Overall, synchronous technology in CAD software streamlines the design process by offering more flexibility, speed, and simplicity in model creation and modification. It empowers designers and engineers to focus more on creativity and innovation, rather than being bogged down by technical constraints.

Synchronous modeling

Synchronous modeling is an approach used in Computer-Aided Design (CAD) software that allows for the direct manipulation and editing of 3D geometry without being bound by the history or construction order of the model. It enables users to make changes to the geometry of a model more flexibly and intuitively, offering real-time feedback and preserving design intent. Synchronous modeling allows users to directly modify the geometry of a model without needing to follow a predefined sequence of operations or features. This means designers can easily move, resize, rotate, or otherwise manipulate faces, edges and vertices of the model without being constrained by its construction history.

Key features of synchronous modeling

Real-time Feedback: As changes are made to the model, synchronous modeling provides immediate feedback, showing how modifications affect the overall design. This real-time feedback loop allows for quick iteration and evaluation, enabling designers to make informed decisions about design changes.

Intelligent Relationships: Synchronous modeling maintains intelligent relationships between different parts of the model. When modifications are made, surrounding geometry adjusts automatically to preserve design intent and ensure geometric integrity.

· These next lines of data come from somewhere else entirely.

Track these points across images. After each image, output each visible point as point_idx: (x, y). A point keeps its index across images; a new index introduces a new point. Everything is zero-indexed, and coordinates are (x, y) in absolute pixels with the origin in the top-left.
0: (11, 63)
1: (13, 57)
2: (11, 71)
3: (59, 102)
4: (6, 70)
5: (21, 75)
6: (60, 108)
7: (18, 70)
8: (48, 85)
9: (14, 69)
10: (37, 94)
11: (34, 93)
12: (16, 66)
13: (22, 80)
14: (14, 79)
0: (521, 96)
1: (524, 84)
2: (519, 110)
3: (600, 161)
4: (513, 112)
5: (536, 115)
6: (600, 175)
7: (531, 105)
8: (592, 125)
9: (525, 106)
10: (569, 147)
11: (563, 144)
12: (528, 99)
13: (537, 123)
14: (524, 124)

Geometry Reuse and Interoperability: Synchronous modeling facilitates the editing of imported geometry from other CAD systems. Designers can directly edit and modify imported models without needing to recreate them from scratch, improving interoperability and saving time.

Mixed Modeling Approach: Synchronous modeling can be used alongside traditional history-based modeling techniques. This flexibility allows designers to choose the most appropriate method for each specific task, optimizing workflow efficiency.

Difference between synchronous modeling and synchronous technology

"Synchronous modeling" and "Synchronous technology" are closely related terms often used interchangeably, but they refer to slightly different concepts within the realm of Computer-Aided Design (CAD) software.

Synchronous modeling

  • Synchronous modeling refers specifically to the approach or methodology used to directly manipulate and edit 3D geometry within a CAD environment.
  • It emphasizes the ability to make changes to the geometry of a model without being constrained by its construction history or feature order.
  • Synchronous modeling allows for direct editing of geometric elements such as faces, edges, and vertices, providing real-time feedback and preserving design intent.

Synchronous technology

  • Synchronous technology, on the other hand, encompasses a broader set of functionalities and capabilities within CAD software.
  • It includes not only the direct editing and manipulation of geometry but also various supporting features and tools that enhance the design and engineering process.
  • Synchronous technology may involve intelligent relationships between different parts of a model, interoperability with other CAD systems, mixed modeling approaches (integrating synchronous modeling with history-based modeling), and other related functionalities.

In essence, synchronous modeling is a specific aspect or application of synchronous technology within CAD software. Synchronous technology encompasses a wider range of features and functionalities beyond just the direct manipulation of geometry, although synchronous modeling is often a central component of these capabilities. Both can be found in Siemens Solid Edge or Siemens NX X CAD software.